While it has also been proposed that the term "wicked" could have been applied to Katherine solely because she allowed the family estates to fall into ruin, this is unlikely since many Royalist families suffered many of the same reverses without this nomenclature being applied to them. In addition, it was Katherine's husband who controlled, and sold off, most of the Ferrers family assets; as his wife she would have been powerless to stop him.
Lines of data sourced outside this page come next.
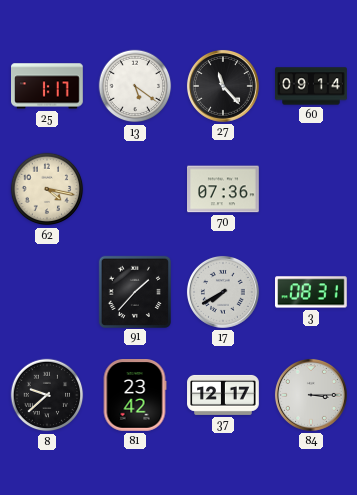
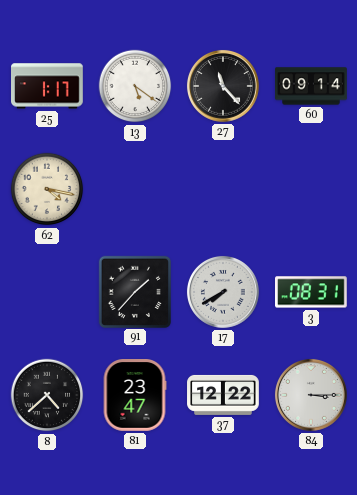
70: 07:36 -> none
8: 9:38 -> 4:38
81: 23:42 -> 23:47
37: 12:17 -> 12:22
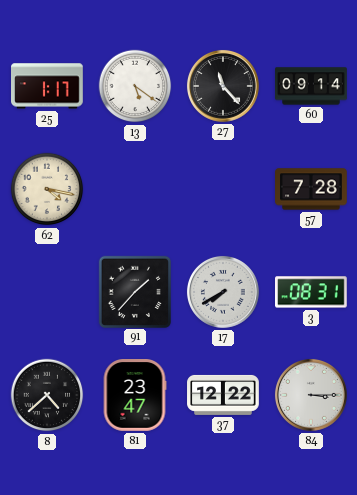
57: none -> 7:28
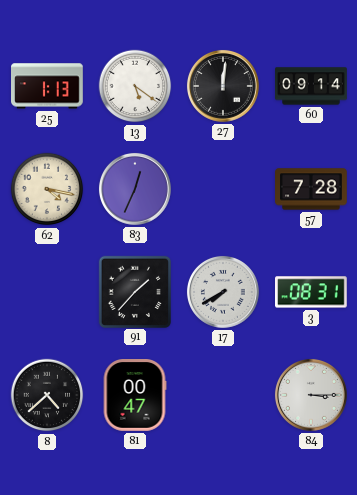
25: 1:17 -> 1:13
27: 11:23 -> 12:01
83: none -> 12:34
81: 23:47 -> 00:47
37: 12:22 -> none
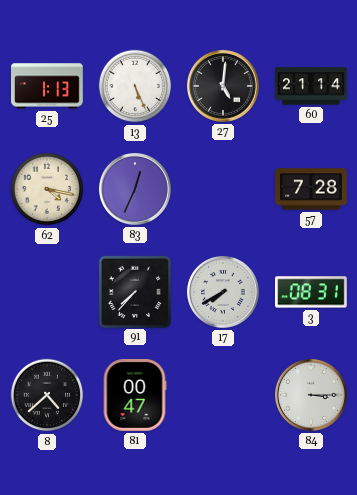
13: 5:21 -> 5:26
27: 12:01 -> 5:01
60: 09:14 -> 21:14
91: 1:37 -> 7:37
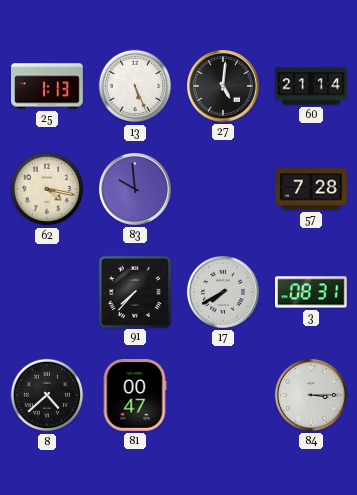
83: 12:34 -> 9:59
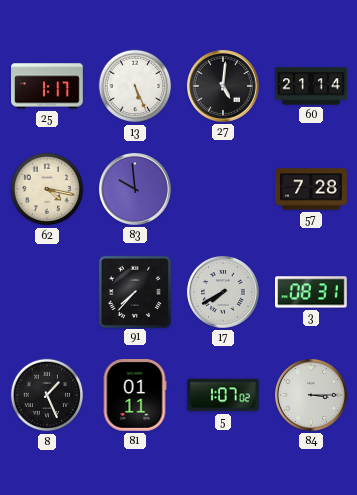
25: 1:13 -> 1:17
8: 4:38 -> 1:26
81: 00:47 -> 01:11
5: none -> 1:07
==Literature, film and stage==
A popular novel by Magdalen King-Hall, The Life and Death of the Wicked Lady Skelton (1944), was loosely based on Katherine's life. A 1945 film version called The Wicked Lady, with Margaret Lockwood in the lead role and James Mason as Ralph Chaplin's alter ego Jerry Jackson, broke all British box office records for the time. The film was remade in 1983 with Faye Dunaway and Alan Bates in the respective roles. Deborah Swift's young adult novel Shadow on the Highway (2014, ISBN 978-1500549831) is a retelling of Katherine's story. Katherine Clements wrote The Silvered Heart (2015, ISBN 9781472204240) about Katherine Ferrers.

The legend of Katherine Ferrers was the inspiration behind James Williams' new ghost play, The Wicked Lady, premièring in Birmingham in September 2021.